Repeat, word for word, each of the records shown below, without their pictures.

» **DATA RECORDS**:
• • • •

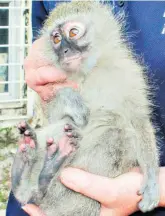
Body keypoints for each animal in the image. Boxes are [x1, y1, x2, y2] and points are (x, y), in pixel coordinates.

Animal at [11, 0, 160, 215]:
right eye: (56, 39)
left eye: (73, 33)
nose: (65, 51)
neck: (90, 70)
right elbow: (56, 115)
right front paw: (69, 96)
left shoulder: (130, 72)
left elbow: (138, 120)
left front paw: (152, 180)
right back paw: (27, 178)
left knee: (114, 132)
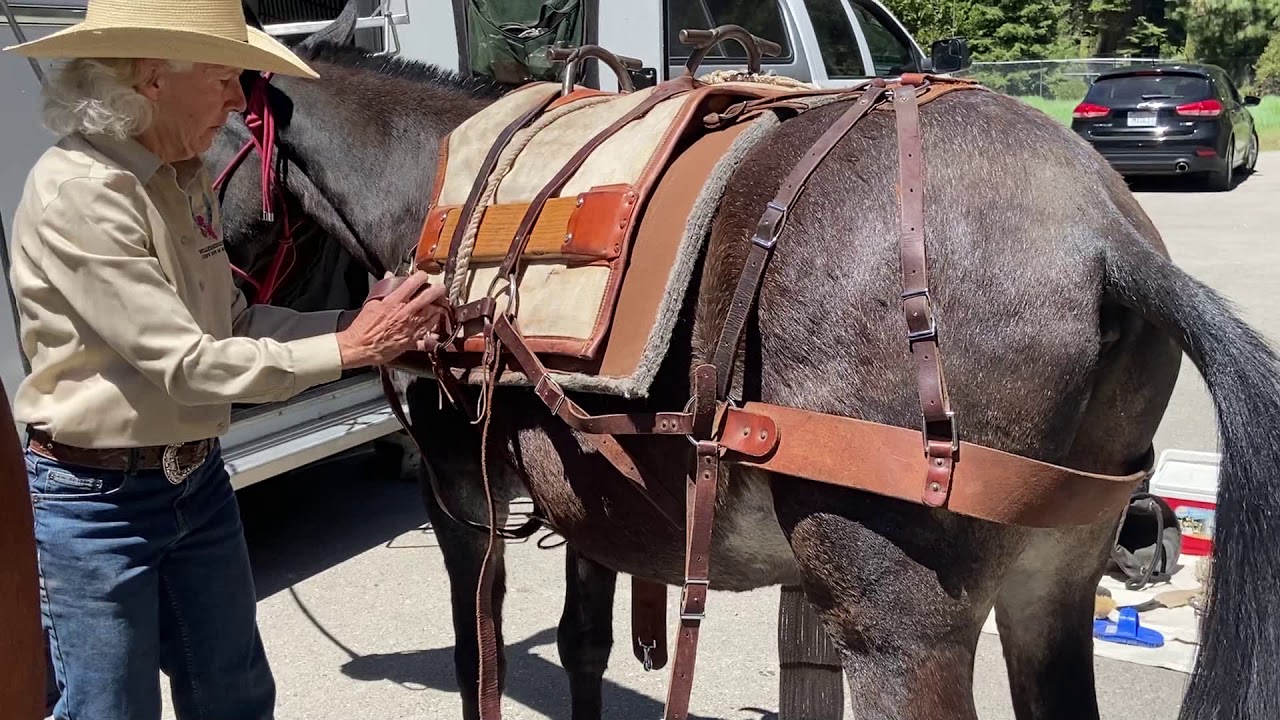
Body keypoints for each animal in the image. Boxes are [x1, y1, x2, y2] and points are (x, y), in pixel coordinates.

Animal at [209, 8, 1280, 720]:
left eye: (201, 144)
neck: (446, 182)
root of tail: (1103, 243)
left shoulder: (458, 488)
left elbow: (482, 658)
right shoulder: (588, 489)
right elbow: (584, 642)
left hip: (902, 625)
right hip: (1052, 585)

• • • •

» **WORKED SOLUTION**:
Body keypoints for each animal in the image. Boxes are [x1, y1, x2, y2] and points are (x, y), in pixel coordinates.

Animal at [11, 0, 160, 215]:
right eye: (56, 39)
left eye: (73, 33)
nose: (65, 51)
neck: (90, 70)
right elbow: (56, 115)
right front paw: (69, 96)
left shoulder: (130, 72)
left elbow: (138, 120)
left front paw: (152, 180)
right back paw: (27, 178)
left knee: (114, 132)
Body keypoints for each animal in the image. Boxes are [x1, y1, x2, y2] and points are (x, y), in pixel coordinates.

Animal at [209, 8, 1280, 720]:
left eye: (201, 144)
neck: (446, 182)
root of tail: (1103, 243)
left shoulder: (458, 488)
left elbow: (482, 658)
right shoulder: (588, 489)
right elbow: (584, 642)
left hip: (902, 625)
right hip: (1052, 585)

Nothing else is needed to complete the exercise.